┏━━
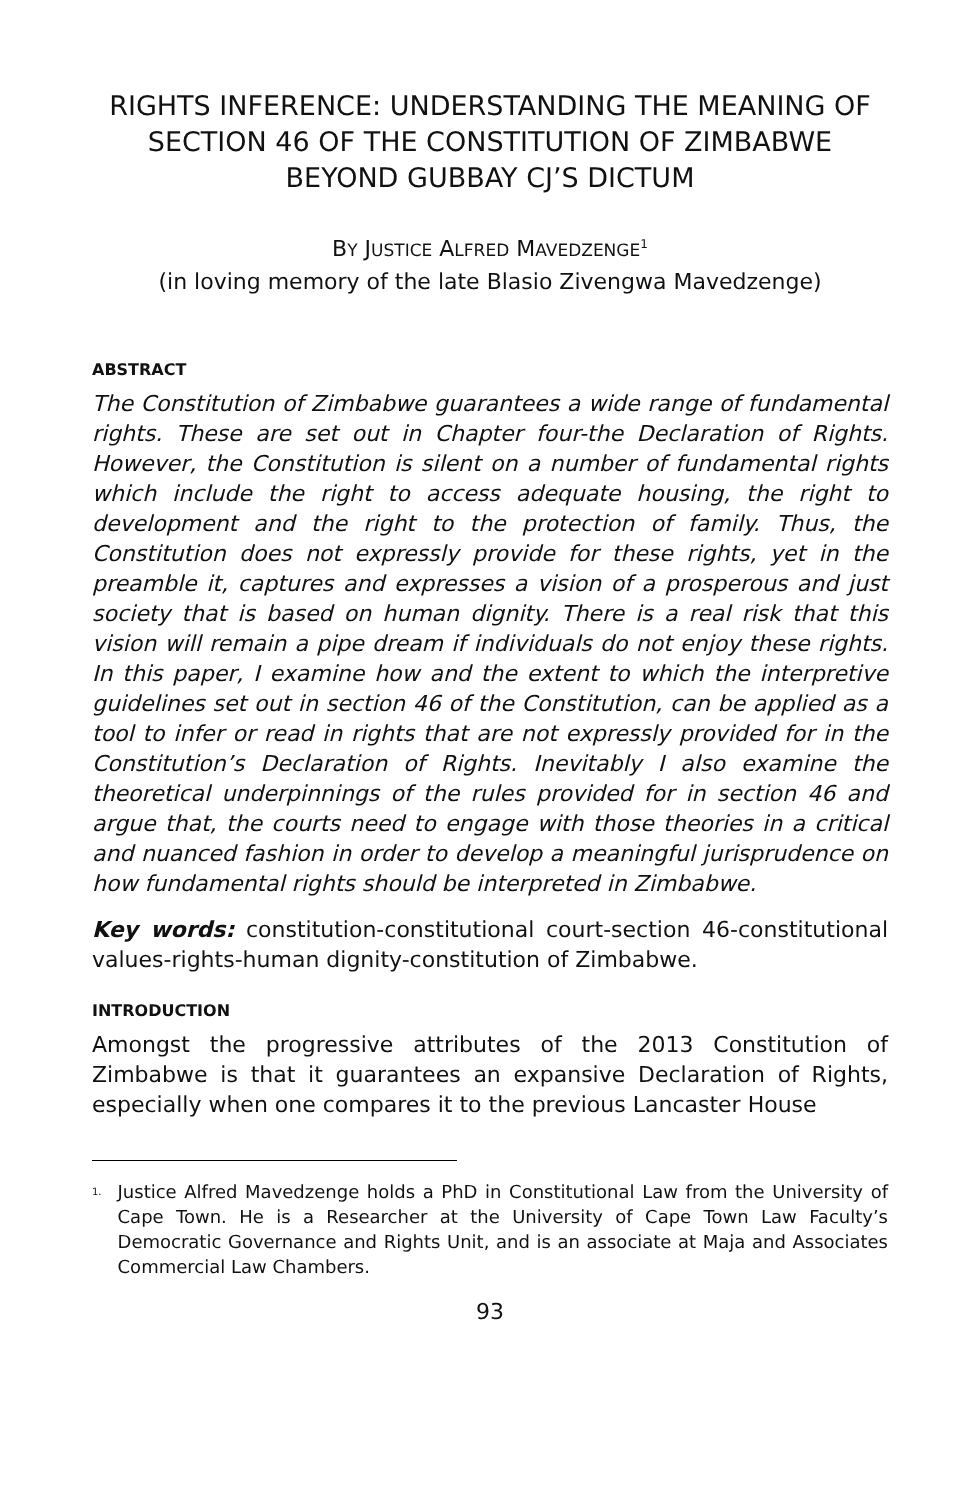RIGHTS INFERENCE: UNDERSTANDING THE MEANING OF SECTION 46 OF THE CONSTITUTION OF ZIMBABWE BEYOND GUBBAY CJ’S DICTUM
BY JUSTICE ALFRED MAVEDZENGE<sup>1</sup>
(in loving memory of the late Blasio Zivengwa Mavedzenge)
ABSTRACT
The Constitution of Zimbabwe guarantees a wide range of fundamental rights. These are set out in Chapter four-the Declaration of Rights. However, the Constitution is silent on a number of fundamental rights which include the right to access adequate housing, the right to development and the right to the protection of family. Thus, the Constitution does not expressly provide for these rights, yet in the preamble it, captures and expresses a vision of a prosperous and just society that is based on human dignity. There is a real risk that this vision will remain a pipe dream if individuals do not enjoy these rights. In this paper, I examine how and the extent to which the interpretive guidelines set out in section 46 of the Constitution, can be applied as a tool to infer or read in rights that are not expressly provided for in the Constitution’s Declaration of Rights. Inevitably I also examine the theoretical underpinnings of the rules provided for in section 46 and argue that, the courts need to engage with those theories in a critical and nuanced fashion in order to develop a meaningful jurisprudence on how fundamental rights should be interpreted in Zimbabwe.
Key words: constitution-constitutional court-section 46-constitutional values-rights-human dignity-constitution of Zimbabwe.
INTRODUCTION
Amongst the progressive attributes of the 2013 Constitution of Zimbabwe is that it guarantees an expansive Declaration of Rights, especially when one compares it to the previous Lancaster House
<sup>1.</sup> Justice Alfred Mavedzenge holds a PhD in Constitutional Law from the University of Cape Town. He is a Researcher at the University of Cape Town Law Faculty’s Democratic Governance and Rights Unit, and is an associate at Maja and Associates Commercial Law Chambers.
93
┗━━
**WORK ORDER:** Copy out each line of the data exactly as it reads; skip the pictures.

**EXERCISE RESULT:**
RIGHTS INFERENCE: UNDERSTANDING THE MEANING OF SECTION 46 OF THE CONSTITUTION OF ZIMBABWE BEYOND GUBBAY CJ’S DICTUM
BY JUSTICE ALFRED MAVEDZENGE<sup>1</sup>
(in loving memory of the late Blasio Zivengwa Mavedzenge)
ABSTRACT
The Constitution of Zimbabwe guarantees a wide range of fundamental rights. These are set out in Chapter four-the Declaration of Rights. However, the Constitution is silent on a number of fundamental rights which include the right to access adequate housing, the right to development and the right to the protection of family. Thus, the Constitution does not expressly provide for these rights, yet in the preamble it, captures and expresses a vision of a prosperous and just society that is based on human dignity. There is a real risk that this vision will remain a pipe dream if individuals do not enjoy these rights. In this paper, I examine how and the extent to which the interpretive guidelines set out in section 46 of the Constitution, can be applied as a tool to infer or read in rights that are not expressly provided for in the Constitution’s Declaration of Rights. Inevitably I also examine the theoretical underpinnings of the rules provided for in section 46 and argue that, the courts need to engage with those theories in a critical and nuanced fashion in order to develop a meaningful jurisprudence on how fundamental rights should be interpreted in Zimbabwe.
Key words: constitution-constitutional court-section 46-constitutional values-rights-human dignity-constitution of Zimbabwe.
INTRODUCTION
Amongst the progressive attributes of the 2013 Constitution of Zimbabwe is that it guarantees an expansive Declaration of Rights, especially when one compares it to the previous Lancaster House
<sup>1.</sup> Justice Alfred Mavedzenge holds a PhD in Constitutional Law from the University of Cape Town. He is a Researcher at the University of Cape Town Law Faculty’s Democratic Governance and Rights Unit, and is an associate at Maja and Associates Commercial Law Chambers.
93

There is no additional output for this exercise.